Cuando la pelota se pone en movimiento, el caso Boudou ya trascendió los parámetros normales transformándose en un escándalo. Para la sociedad el fenómeno no es novedoso, se experimenta como la réplica periódica de una antigua falla estructural del poder. Quizá lo nuevo haya que buscarlo en otro lado: el antiguo problema afecta a un gobierno que encaró su gestión como una gesta emancipadora, propia de militantes con altos estándares morales.
El conflicto tiene otro condimento: ese gobierno, cuyo funcionario está en la picota, padece la debilidad y la angustia del fin de ciclo. El ocaso posee un síntoma desesperante para el poder que se despide: los aspirantes a sucederlo -en el plano político, empresarial y mediático- se reúnen y se exhiben a sus espaldas, ya sin temor a la sanción, escenificando la nueva configuración del poder. Que eso ocurra significa que se han puesto en movimiento los mecanismos de sucesión, que darán lugar a la renovación de las elites. En la primera etapa de este proceso dominan los gestos atrevidos, los contactos antes impensados se hacen evidentes, las fotografías toman el lugar de los editoriales, los argumentos retroceden ante los flashes. Todo sucede en la cima, en el llamado "círculo rojo", bajo la forma de un reacomodamiento, con nuevas piezas que se ensamblan, con otras que se desechan. La opinión pública aún no participa, solo se expresa a través del incierto cristal de los sondeos. En la fase siguiente, cuando llegue la época electoral, dará su veredicto, eligiendo, con el desapego normal de las democracias asentadas, las ofertas que se le presenten.

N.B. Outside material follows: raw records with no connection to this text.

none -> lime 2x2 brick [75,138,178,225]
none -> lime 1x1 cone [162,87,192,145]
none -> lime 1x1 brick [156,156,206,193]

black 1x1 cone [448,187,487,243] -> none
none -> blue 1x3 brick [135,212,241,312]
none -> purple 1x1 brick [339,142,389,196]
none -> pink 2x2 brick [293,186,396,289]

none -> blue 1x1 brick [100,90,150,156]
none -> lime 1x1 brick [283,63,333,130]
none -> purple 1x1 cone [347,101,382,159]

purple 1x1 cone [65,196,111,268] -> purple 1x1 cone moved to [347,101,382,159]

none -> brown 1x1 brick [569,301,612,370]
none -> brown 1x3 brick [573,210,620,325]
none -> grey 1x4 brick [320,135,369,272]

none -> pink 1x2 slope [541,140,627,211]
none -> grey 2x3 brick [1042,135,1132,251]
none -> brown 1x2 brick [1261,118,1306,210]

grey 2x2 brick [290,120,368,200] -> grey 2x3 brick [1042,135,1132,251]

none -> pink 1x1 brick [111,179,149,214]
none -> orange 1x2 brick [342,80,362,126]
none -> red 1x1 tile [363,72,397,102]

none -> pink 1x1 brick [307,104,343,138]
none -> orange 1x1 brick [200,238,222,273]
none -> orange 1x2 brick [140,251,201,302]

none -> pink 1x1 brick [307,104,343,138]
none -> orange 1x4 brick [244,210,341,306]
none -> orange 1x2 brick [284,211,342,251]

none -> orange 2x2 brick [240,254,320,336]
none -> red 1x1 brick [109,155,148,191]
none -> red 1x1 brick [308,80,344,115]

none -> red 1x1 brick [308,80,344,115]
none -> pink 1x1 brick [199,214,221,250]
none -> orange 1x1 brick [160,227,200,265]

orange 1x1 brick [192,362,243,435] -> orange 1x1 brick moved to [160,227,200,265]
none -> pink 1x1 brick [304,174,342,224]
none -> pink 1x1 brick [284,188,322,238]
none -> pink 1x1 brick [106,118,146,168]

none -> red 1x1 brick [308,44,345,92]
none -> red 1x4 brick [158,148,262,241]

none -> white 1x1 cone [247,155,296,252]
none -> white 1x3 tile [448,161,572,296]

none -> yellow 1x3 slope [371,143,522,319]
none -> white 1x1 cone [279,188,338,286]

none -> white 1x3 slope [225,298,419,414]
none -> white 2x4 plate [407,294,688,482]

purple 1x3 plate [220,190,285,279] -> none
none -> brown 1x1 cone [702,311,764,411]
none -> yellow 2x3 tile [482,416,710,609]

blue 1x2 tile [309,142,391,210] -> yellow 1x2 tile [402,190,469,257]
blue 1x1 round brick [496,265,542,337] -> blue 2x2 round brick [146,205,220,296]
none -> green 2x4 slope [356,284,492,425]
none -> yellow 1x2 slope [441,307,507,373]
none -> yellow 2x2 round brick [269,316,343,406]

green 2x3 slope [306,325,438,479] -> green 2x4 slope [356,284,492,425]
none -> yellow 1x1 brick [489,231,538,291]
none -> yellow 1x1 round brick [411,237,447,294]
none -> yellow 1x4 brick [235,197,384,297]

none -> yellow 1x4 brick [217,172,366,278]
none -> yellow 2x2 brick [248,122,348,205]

Tal vez, la pérdida de miedo al kirchnerismo -el hecho de que pareciera que todos se le atreven- sea el común denominador del momento. Y deba enmarcarse allí el caso Boudou. Normalmente, la declinación hace perder a los gobiernos el control sobre las distintas formas de oposición. En democracia, ellos dependen de la capacidad para ocupar el centro del poder y, desde allí, reforzar su legitimidad a través de políticas públicas que favorezcan a los votantes. Si aciertan, estarán en condiciones de litigar ventajosamente contra la oposición y los medios críticos, y de mantener preeminencia sobre los otros poderes del Estado. Pero cuando la suerte cambia, porque las políticas son equivocadas o la reelección imposible, no existen resortes efectivos para restablecer el respeto, se afloja el poder de sanción, se relaja la disciplina. La desgracia suele abatirse entonces sobre los gobiernos salientes sin que ellos puedan hacer mucho para torcer el destino. En ese contexto, las reuniones de políticos opositores y empresarios con reflejos, los jueces que ya no se dejan presionar, las investigaciones periodísticas, las filtraciones desde adentro, las internas feroces, el descenso en los sondeos, y finalmente la corrupción, constituyen una suerte de tormenta perfecta que preludia el final.
En esta descripción, la corrupción es un síntoma, entre otros, del debilitamiento del Gobierno. La posibilidad de que un caso de presunta deshonestidad se convierta en un escándalo indica que las condiciones son propicias: la opinión pública cuestiona al Gobierno, el funcionario involucrado es el número dos de la administración, se atraviesa un período preelectoral, la Justicia y los medios de comunicación encuentran nuevos alicientes para avanzar, juzgando o desenmascarando el mal desempeño de los burócratas. En este punto, el final del kirchnerismo recuerda al del menemismo: la corrupción escandaliza en el ocaso, no en el cénit de los regímenes. Cuando son débiles, no cuando predominan y tienen prestigio. Cabe preguntar, entonces, cuál es la verdadera intención de los dirigentes argentinos ante la corrupción: ¿hacer leña del árbol caído o tener instituciones sanas? ¿Anotarse con oportunismo en la nueva configuración del poder o empezar a limpiar la administración pública?
Tal vez resulte útil no desechar estos interrogantes. La corrupción suscita sentimientos diversos: hipocresía, arrepentimiento, deseo sincero de cambiar. Antes de sentarse a ver a Messi, algunos aspirantes presidenciales preparan "paquetes" contra la corrupción que hace poco desechaban, acaso porque el tema no figuraba en las encuestas. Empresarios reconocen que fueron demasiado tolerantes y se disculpan; "alguna vez habrá que perder un negocio", dice uno con cruda sinceridad. Otros líderes apuestan a erradicar las prácticas ilegales con propuestas programáticas meditadas. Nadie tiene ya temor a expresarse, resta saber quiénes son sinceros.
En este marco, el caso Boudou puede ser una anécdota más de fin de ciclo, que luego se diluya, o un verdadero punto de inflexión. La respuesta dependerá del deseo de cambio de la sociedad argentina cuando le toque, pronto, expresar su voluntad.